↓

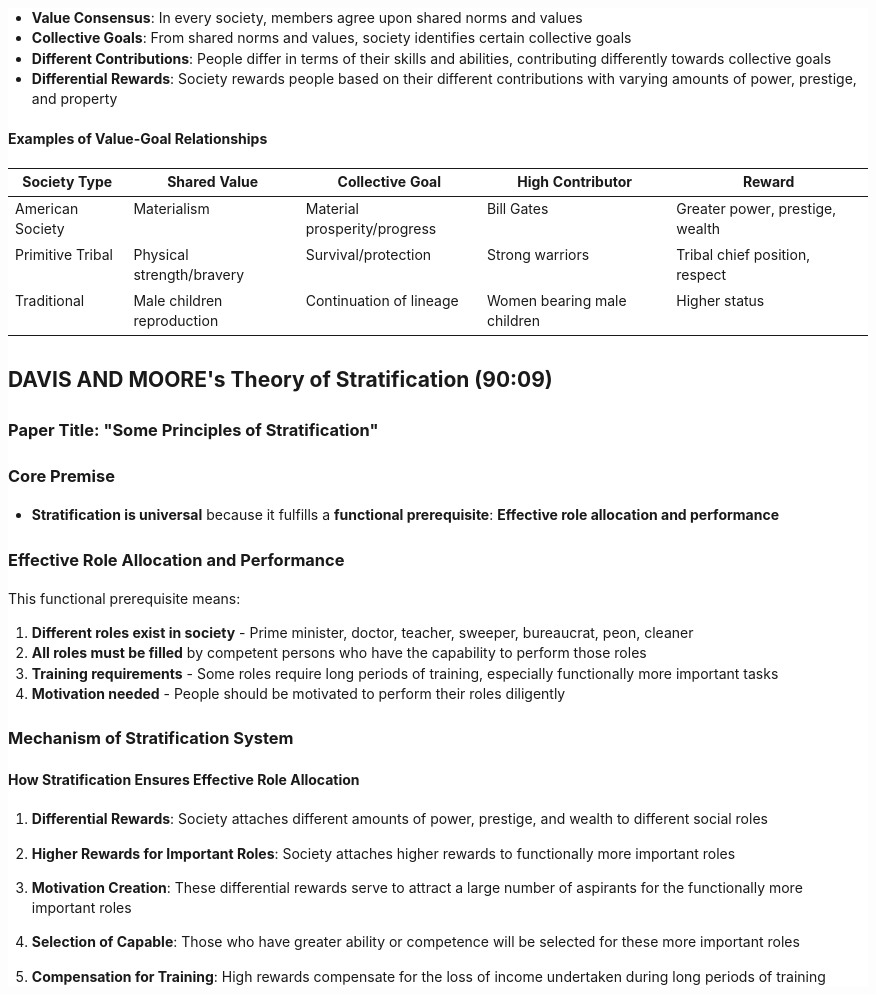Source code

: - **Value Consensus**: In every society, members agree upon shared norms and values
- **Collective Goals**: From shared norms and values, society identifies certain collective goals
- **Different Contributions**: People differ in terms of their skills and abilities, contributing differently towards collective goals
- **Differential Rewards**: Society rewards people based on their different contributions with varying amounts of power, prestige, and property

#### Examples of Value-Goal Relationships

| Society Type     | Shared Value               | Collective Goal              | High Contributor            | Reward                          |
| ---------------- | -------------------------- | ---------------------------- | --------------------------- | ------------------------------- |
| American Society | Materialism                | Material prosperity/progress | Bill Gates                  | Greater power, prestige, wealth |
| Primitive Tribal | Physical strength/bravery  | Survival/protection          | Strong warriors             | Tribal chief position, respect  |
| Traditional      | Male children reproduction | Continuation of lineage      | Women bearing male children | Higher status                   |

## DAVIS AND MOORE's Theory of Stratification (90:09)

### Paper Title: "Some Principles of Stratification"

### Core Premise

- **Stratification is universal** because it fulfills a **functional prerequisite**: **Effective role allocation and performance**

### Effective Role Allocation and Performance

This functional prerequisite means:

1. **Different roles exist in society** - Prime minister, doctor, teacher, sweeper, bureaucrat, peon, cleaner
2. **All roles must be filled** by competent persons who have the capability to perform those roles
3. **Training requirements** - Some roles require long periods of training, especially functionally more important tasks
4. **Motivation needed** - People should be motivated to perform their roles diligently

### Mechanism of Stratification System

#### How Stratification Ensures Effective Role Allocation

1. **Differential Rewards**: Society attaches different amounts of power, prestige, and wealth to different social roles

2. **Higher Rewards for Important Roles**: Society attaches higher rewards to functionally more important roles

3. **Motivation Creation**: These differential rewards serve to attract a large number of aspirants for the functionally more important roles

4. **Selection of Capable**: Those who have greater ability or competence will be selected for these more important roles

5. **Compensation for Training**: High rewards compensate for the loss of income undertaken during long periods of training
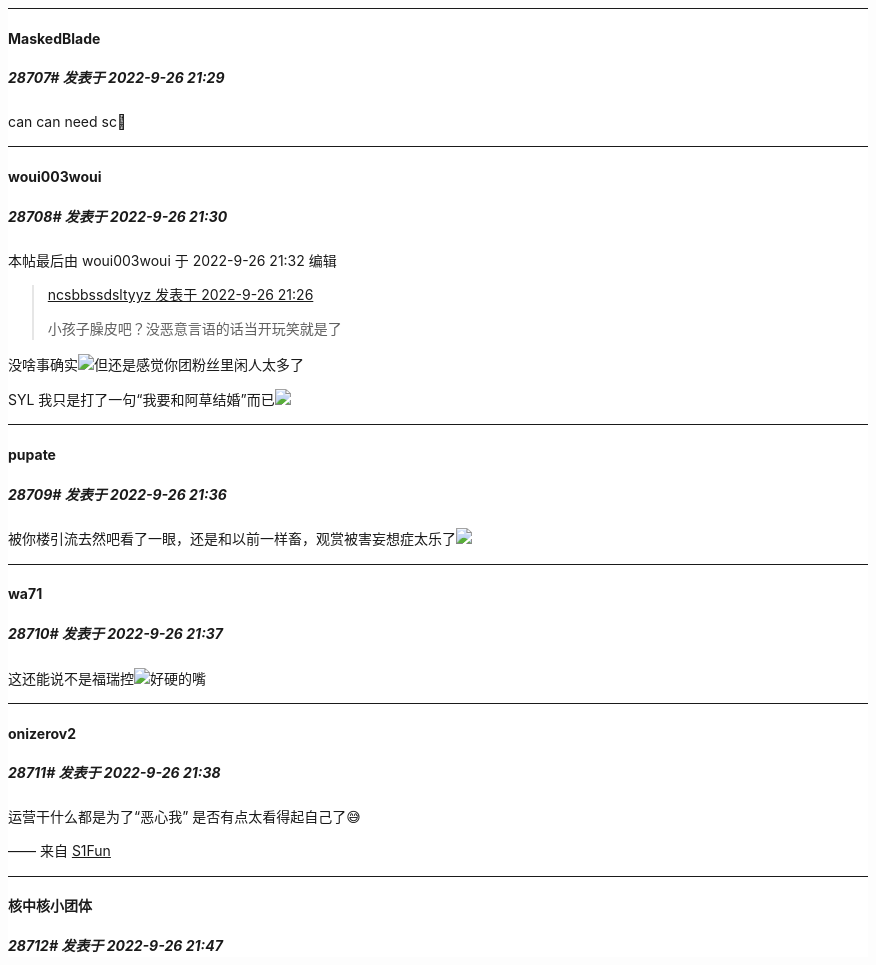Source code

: *****

####  MaskedBlade  
##### 28707#       发表于 2022-9-26 21:29

can can need sc🤔



*****

####  woui003woui  
##### 28708#       发表于 2022-9-26 21:30

 本帖最后由 woui003woui 于 2022-9-26 21:32 编辑 
<blockquote><a href="httphttps://bbs.saraba1st.com/2b/forum.php?mod=redirect&amp;goto=findpost&amp;pid=57662150&amp;ptid=2086611" target="_blank">ncsbbssdsltyyz 发表于 2022-9-26 21:26</a>

小孩子臊皮吧？没恶意言语的话当开玩笑就是了</blockquote>
没啥事确实<img src="https://static.saraba1st.com/image/smiley/face2017/068.png" referrerpolicy="no-referrer">但还是感觉你团粉丝里闲人太多了

SYL
我只是打了一句“我要和阿草结婚”而已<img src="https://static.saraba1st.com/image/smiley/face2017/136.png" referrerpolicy="no-referrer">

*****

####  pupate  
##### 28709#       发表于 2022-9-26 21:36

被你楼引流去然吧看了一眼，还是和以前一样畜，观赏被害妄想症太乐了<img src="https://static.saraba1st.com/image/smiley/face2017/067.png" referrerpolicy="no-referrer">

*****

####  wa71  
##### 28710#       发表于 2022-9-26 21:37

这还能说不是福瑞控<img src="https://static.saraba1st.com/image/smiley/face2017/067.png" referrerpolicy="no-referrer">好硬的嘴



*****

####  onizerov2  
##### 28711#       发表于 2022-9-26 21:38

运营干什么都是为了“恶心我”
是否有点太看得起自己了😅

—— 来自 [S1Fun](https://s1fun.koalcat.com)



*****

####  核中核小团体  
##### 28712#       发表于 2022-9-26 21:47
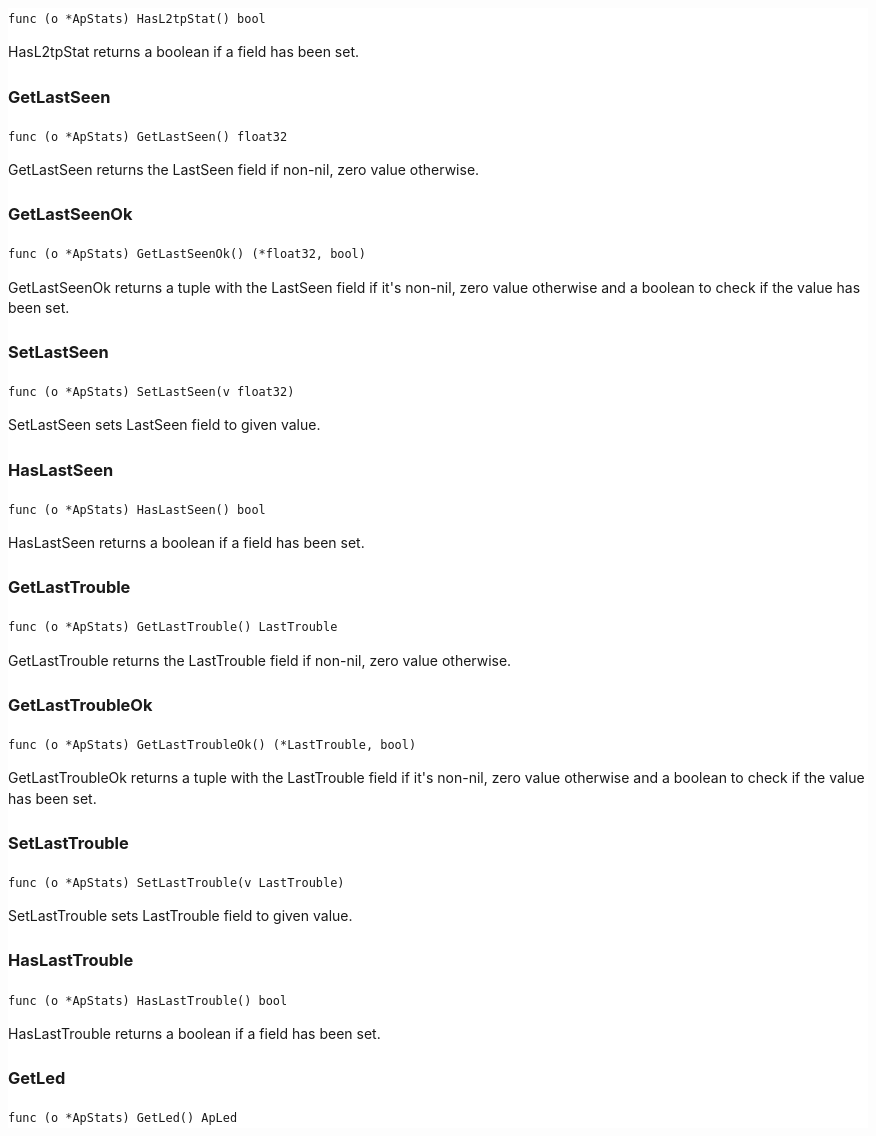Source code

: `func (o *ApStats) HasL2tpStat() bool`

HasL2tpStat returns a boolean if a field has been set.

### GetLastSeen

`func (o *ApStats) GetLastSeen() float32`

GetLastSeen returns the LastSeen field if non-nil, zero value otherwise.

### GetLastSeenOk

`func (o *ApStats) GetLastSeenOk() (*float32, bool)`

GetLastSeenOk returns a tuple with the LastSeen field if it's non-nil, zero value otherwise
and a boolean to check if the value has been set.

### SetLastSeen

`func (o *ApStats) SetLastSeen(v float32)`

SetLastSeen sets LastSeen field to given value.

### HasLastSeen

`func (o *ApStats) HasLastSeen() bool`

HasLastSeen returns a boolean if a field has been set.

### GetLastTrouble

`func (o *ApStats) GetLastTrouble() LastTrouble`

GetLastTrouble returns the LastTrouble field if non-nil, zero value otherwise.

### GetLastTroubleOk

`func (o *ApStats) GetLastTroubleOk() (*LastTrouble, bool)`

GetLastTroubleOk returns a tuple with the LastTrouble field if it's non-nil, zero value otherwise
and a boolean to check if the value has been set.

### SetLastTrouble

`func (o *ApStats) SetLastTrouble(v LastTrouble)`

SetLastTrouble sets LastTrouble field to given value.

### HasLastTrouble

`func (o *ApStats) HasLastTrouble() bool`

HasLastTrouble returns a boolean if a field has been set.

### GetLed

`func (o *ApStats) GetLed() ApLed`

↑

[Exercise instructions]: Put every line of the items above into a numbered list, skipping blank lines. Leave the pictures out of your answer.

[Answer section]:
1. Source code
2. : - **Value Consensus**: In every society, members agree upon shared norms and values
3. - **Collective Goals**: From shared norms and values, society identifies certain collective goals
4. - **Different Contributions**: People differ in terms of their skills and abilities, contributing differently towards collective goals
5. - **Differential Rewards**: Society rewards people based on their different contributions with varying amounts of power, prestige, and property
6. #### Examples of Value-Goal Relationships
7. | Society Type     | Shared Value               | Collective Goal              | High Contributor            | Reward                          |
8. | ---------------- | -------------------------- | ---------------------------- | --------------------------- | ------------------------------- |
9. | American Society | Materialism                | Material prosperity/progress | Bill Gates                  | Greater power, prestige, wealth |
10. | Primitive Tribal | Physical strength/bravery  | Survival/protection          | Strong warriors             | Tribal chief position, respect  |
11. | Traditional      | Male children reproduction | Continuation of lineage      | Women bearing male children | Higher status                   |
12. ## DAVIS AND MOORE's Theory of Stratification (90:09)
13. ### Paper Title: "Some Principles of Stratification"
14. ### Core Premise
15. - **Stratification is universal** because it fulfills a **functional prerequisite**: **Effective role allocation and performance**
16. ### Effective Role Allocation and Performance
17. This functional prerequisite means:
18. 1. **Different roles exist in society** - Prime minister, doctor, teacher, sweeper, bureaucrat, peon, cleaner
19. 2. **All roles must be filled** by competent persons who have the capability to perform those roles
20. 3. **Training requirements** - Some roles require long periods of training, especially functionally more important tasks
21. 4. **Motivation needed** - People should be motivated to perform their roles diligently
22. ### Mechanism of Stratification System
23. #### How Stratification Ensures Effective Role Allocation
24. 1. **Differential Rewards**: Society attaches different amounts of power, prestige, and wealth to different social roles
25. 2. **Higher Rewards for Important Roles**: Society attaches higher rewards to functionally more important roles
26. 3. **Motivation Creation**: These differential rewards serve to attract a large number of aspirants for the functionally more important roles
27. 4. **Selection of Capable**: Those who have greater ability or competence will be selected for these more important roles
28. 5. **Compensation for Training**: High rewards compensate for the loss of income undertaken during long periods of training
29. Source code
30. : *****
31. ####  MaskedBlade  
32. ##### 28707#       发表于 2022-9-26 21:29
33. can can need sc🤔
34. *****
35. ####  woui003woui  
36. ##### 28708#       发表于 2022-9-26 21:30
37.  本帖最后由 woui003woui 于 2022-9-26 21:32 编辑 
38. <blockquote><a href="httphttps://bbs.saraba1st.com/2b/forum.php?mod=redirect&amp;goto=findpost&amp;pid=57662150&amp;ptid=2086611" target="_blank">ncsbbssdsltyyz 发表于 2022-9-26 21:26</a>
39. 小孩子臊皮吧？没恶意言语的话当开玩笑就是了</blockquote>
40. 没啥事确实<img src="https://static.saraba1st.com/image/smiley/face2017/068.png" referrerpolicy="no-referrer">但还是感觉你团粉丝里闲人太多了
41. SYL
42. 我只是打了一句“我要和阿草结婚”而已<img src="https://static.saraba1st.com/image/smiley/face2017/136.png" referrerpolicy="no-referrer">
43. *****
44. ####  pupate  
45. ##### 28709#       发表于 2022-9-26 21:36
46. 被你楼引流去然吧看了一眼，还是和以前一样畜，观赏被害妄想症太乐了<img src="https://static.saraba1st.com/image/smiley/face2017/067.png" referrerpolicy="no-referrer">
47. *****
48. ####  wa71  
49. ##### 28710#       发表于 2022-9-26 21:37
50. 这还能说不是福瑞控<img src="https://static.saraba1st.com/image/smiley/face2017/067.png" referrerpolicy="no-referrer">好硬的嘴
51. *****
52. ####  onizerov2  
53. ##### 28711#       发表于 2022-9-26 21:38
54. 运营干什么都是为了“恶心我”
55. 是否有点太看得起自己了😅
56. —— 来自 [S1Fun](https://s1fun.koalcat.com)
57. *****
58. ####  核中核小团体  
59. ##### 28712#       发表于 2022-9-26 21:47
60. Source code
61. : `func (o *ApStats) HasL2tpStat() bool`
62. HasL2tpStat returns a boolean if a field has been set.
63. ### GetLastSeen
64. `func (o *ApStats) GetLastSeen() float32`
65. GetLastSeen returns the LastSeen field if non-nil, zero value otherwise.
66. ### GetLastSeenOk
67. `func (o *ApStats) GetLastSeenOk() (*float32, bool)`
68. GetLastSeenOk returns a tuple with the LastSeen field if it's non-nil, zero value otherwise
69. and a boolean to check if the value has been set.
70. ### SetLastSeen
71. `func (o *ApStats) SetLastSeen(v float32)`
72. SetLastSeen sets LastSeen field to given value.
73. ### HasLastSeen
74. `func (o *ApStats) HasLastSeen() bool`
75. HasLastSeen returns a boolean if a field has been set.
76. ### GetLastTrouble
77. `func (o *ApStats) GetLastTrouble() LastTrouble`
78. GetLastTrouble returns the LastTrouble field if non-nil, zero value otherwise.
79. ### GetLastTroubleOk
80. `func (o *ApStats) GetLastTroubleOk() (*LastTrouble, bool)`
81. GetLastTroubleOk returns a tuple with the LastTrouble field if it's non-nil, zero value otherwise
82. and a boolean to check if the value has been set.
83. ### SetLastTrouble
84. `func (o *ApStats) SetLastTrouble(v LastTrouble)`
85. SetLastTrouble sets LastTrouble field to given value.
86. ### HasLastTrouble
87. `func (o *ApStats) HasLastTrouble() bool`
88. HasLastTrouble returns a boolean if a field has been set.
89. ### GetLed
90. `func (o *ApStats) GetLed() ApLed`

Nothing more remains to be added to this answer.